Natural Methane Linked to Groundwater in Parker and Hood Counties
November 20, 2017
Scientists from the Jackson School of Geosciences have found that high levels of methane in well water from two counties near Fort Worth are probably from shallow natural gas deposits, not natural gas leaks caused by hydraulic fracturing operations in the underlying Barnett Shale.
The research, published in the journal Groundwater in March 2017, builds on previous studies on well water quality in the Barnett Shale, and uses chemical and geographic evidence to tie the elevated methane level in certain water wells to methane in natural shallow deposits.
The research was led by J.P. Nicot, a senior research scientist at the Bureau of Economic Geology. Collaborators include Toti Larson, a researcher from the Jackson School’s Department of Geological Sciences, and scientists from the University of Michigan.

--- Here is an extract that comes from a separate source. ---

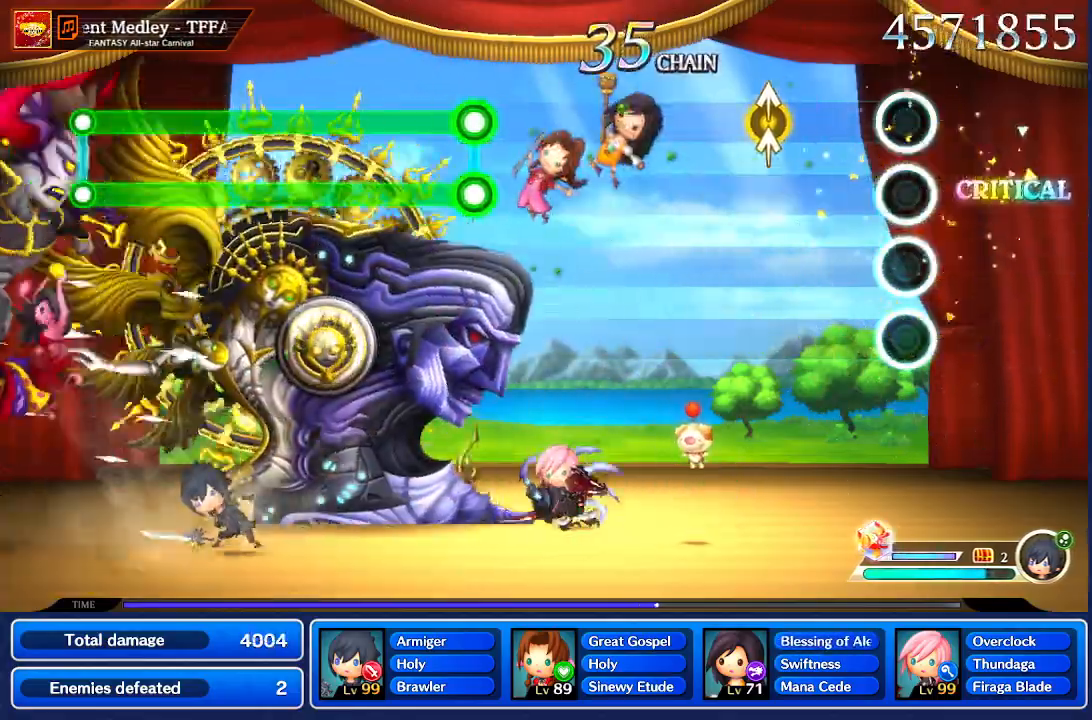
{"buttons": [], "left_stick": "center", "right_stick": "down", "events": [[400, "Y", "down"], [467, "Y", "up"], [500, "right_stick", "down"]]}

The Barnett Shale, located in the Fort Worth region, is one of the largest and most productive natural gas fields in the United States with about 20,000 wells. As production has boomed, questions have been raised about the connection between hydraulic fracturing and potentially dangerous levels of methane in some water wells, most notably wells in the Silverado neighborhood in Parker County.
The researchers analyzed samples from more than 450 wells across 12 counties in the western Barnett Shale. About 85 percent showed very low methane levels in the groundwater of less than 0.1 milligrams of methane per liter of water. However, a cluster of 11 wells in the vicinity of the Silverado neighborhood had methane levels above 10 milligrams per liter of water, a level that can trigger venting of well water systems to ensure the flammable gas does not become hazardous. These 11 wells are found in a roughly 6-by-8- mile area that also includes wells with low levels of methane.
Researchers used carbon isotope analysis to determine that the methane was thermogenic, which ruled out biogenic sources but didn’t pinpoint whether the gas came from the deeper Barnett or a shallower reservoir in the study area called the Strawn Group.
Additional analysis of the samples’ noble gases conducted by members of the same research team and led by University of Michigan researchers linked the methane to the natural gas deposits of the Strawn. The results were complemented by another of the team’s studies in 2015 that found nitrogen isotopes associated with the Strawn.
“Combining alkane, noble gas and nitrogen compositions, and isotope ratios allowed us to distinguish natural gas sourced from the deep Barnett Shale from the shallow Strawn Group,” Larson said.